J Nucl Med. 1997 Nov;38(11):1677-80.
Cardiac autonomic neuropathy can be a cause of sudden death in patients with diabetes mellitus. Clinical evaluation methods for diabetic cardiac sympathetic neuropathy have not been established. Using 125I-metaiodobenzylguanidine (MIBG) and streptozotocin (STZ)-induced diabetic rats, we evaluated cardiac sympathetic neuropathy and the effects of aldose reductase inhibitor (ARI).
Myocardial MIBG uptake was measured 4 hr after injection in the following groups: control rats, rats treated with insulin or ARI (epalrestat, 100 mg/kg/day) from immediately to 4 wk after STZ injection and rats treated with insulin or ARI from 4-8 wk. Myocardial MIBG distribution and norepinephrine content were evaluated in the control and diabetic rats with or without ARI therapy started immediately after STZ injection.
Myocardial MIBG uptake was significantly lower in diabetic rats than in control rats; the reduction was marked in the subendocardial myocardium. Myocardial norepinephrine content was increased significantly in diabetic rats compared with control rats. Decreased MIBG uptake and increased norepinephrine content in diabetic myocardium were completely prevented by insulin therapy started immediately after STZ injection and partially, but significantly, by ARI administered from immediately after STZ injection. Heterogeneous MIBG distribution also disappeared with the ARI therapy. In contrast, diabetic rats treated with insulin or ARI therapy started 4 wk after STZ injection showed no improvement in MIBG uptake.
These results suggest that MIBG abnormalities observed in diabetic rats may reflect diabetic cardiac sympathetic neuropathy independently of cardiomyopathy, nephropathy or coronary heart disease secondary to diabetes and that MIBG imaging may be useful for clinical assessment of cardiac sympathetic neuropathy.

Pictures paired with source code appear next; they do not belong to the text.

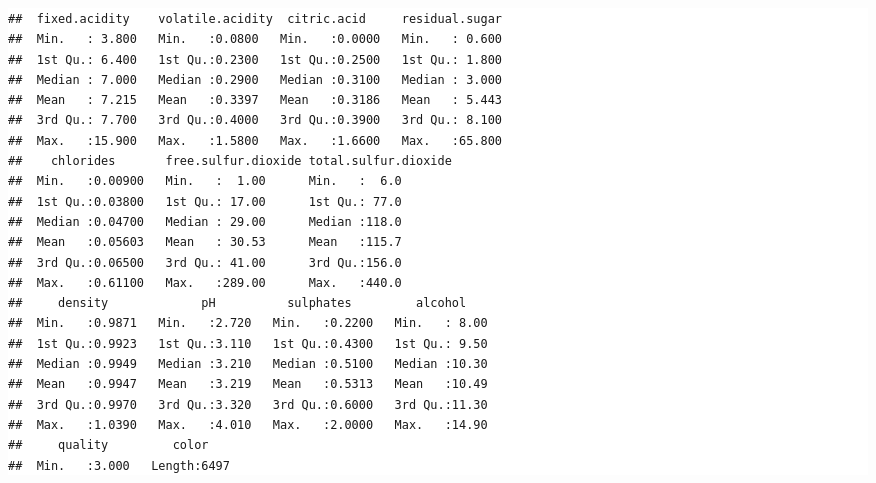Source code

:     ##  fixed.acidity    volatile.acidity  citric.acid     residual.sugar  
    ##  Min.   : 3.800   Min.   :0.0800   Min.   :0.0000   Min.   : 0.600  
    ##  1st Qu.: 6.400   1st Qu.:0.2300   1st Qu.:0.2500   1st Qu.: 1.800  
    ##  Median : 7.000   Median :0.2900   Median :0.3100   Median : 3.000  
    ##  Mean   : 7.215   Mean   :0.3397   Mean   :0.3186   Mean   : 5.443  
    ##  3rd Qu.: 7.700   3rd Qu.:0.4000   3rd Qu.:0.3900   3rd Qu.: 8.100  
    ##  Max.   :15.900   Max.   :1.5800   Max.   :1.6600   Max.   :65.800  
    ##    chlorides       free.sulfur.dioxide total.sulfur.dioxide
    ##  Min.   :0.00900   Min.   :  1.00      Min.   :  6.0       
    ##  1st Qu.:0.03800   1st Qu.: 17.00      1st Qu.: 77.0       
    ##  Median :0.04700   Median : 29.00      Median :118.0       
    ##  Mean   :0.05603   Mean   : 30.53      Mean   :115.7       
    ##  3rd Qu.:0.06500   3rd Qu.: 41.00      3rd Qu.:156.0       
    ##  Max.   :0.61100   Max.   :289.00      Max.   :440.0       
    ##     density             pH          sulphates         alcohol     
    ##  Min.   :0.9871   Min.   :2.720   Min.   :0.2200   Min.   : 8.00  
    ##  1st Qu.:0.9923   1st Qu.:3.110   1st Qu.:0.4300   1st Qu.: 9.50  
    ##  Median :0.9949   Median :3.210   Median :0.5100   Median :10.30  
    ##  Mean   :0.9947   Mean   :3.219   Mean   :0.5313   Mean   :10.49  
    ##  3rd Qu.:0.9970   3rd Qu.:3.320   3rd Qu.:0.6000   3rd Qu.:11.30  
    ##  Max.   :1.0390   Max.   :4.010   Max.   :2.0000   Max.   :14.90  
    ##     quality         color          
    ##  Min.   :3.000   Length:6497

心脏自主神经病变可能是糖尿病患者猝死的原因之一。糖尿病性心脏交感神经病变的临床评估方法尚未确立。我们使用125I-间碘苄胍(MIBG)和链脲佐菌素(STZ)诱导的糖尿病大鼠,评估了心脏交感神经病变及醛糖还原酶抑制剂(ARI)的作用。
在注射后4小时测量以下几组大鼠的心肌MIBG摄取:对照组大鼠、在STZ注射后立即至4周用胰岛素或ARI(依帕司他,100mg/kg/天)治疗的大鼠以及在4-8周用胰岛素或ARI治疗的大鼠。在STZ注射后立即开始或未开始ARI治疗的对照和糖尿病大鼠中评估心肌MIBG分布和去甲肾上腺素含量。
糖尿病大鼠的心肌MIBG摄取明显低于对照大鼠;心内膜下心肌的减少更为明显。与对照大鼠相比,糖尿病大鼠的心肌去甲肾上腺素含量显著增加。STZ注射后立即开始的胰岛素治疗可完全防止糖尿病心肌中MIBG摄取减少和去甲肾上腺素含量增加,而STZ注射后立即给予的ARI可部分但显著地防止这种情况。ARI治疗后,MIBG的不均匀分布也消失了。相比之下,在STZ注射4周后开始用胰岛素或ARI治疗的糖尿病大鼠,其MIBG摄取没有改善。
这些结果表明,糖尿病大鼠中观察到的MIBG异常可能独立于糖尿病继发的心肌病、肾病或冠心病反映糖尿病性心脏交感神经病变,并且MIBG成像可能有助于心脏交感神经病变的临床评估。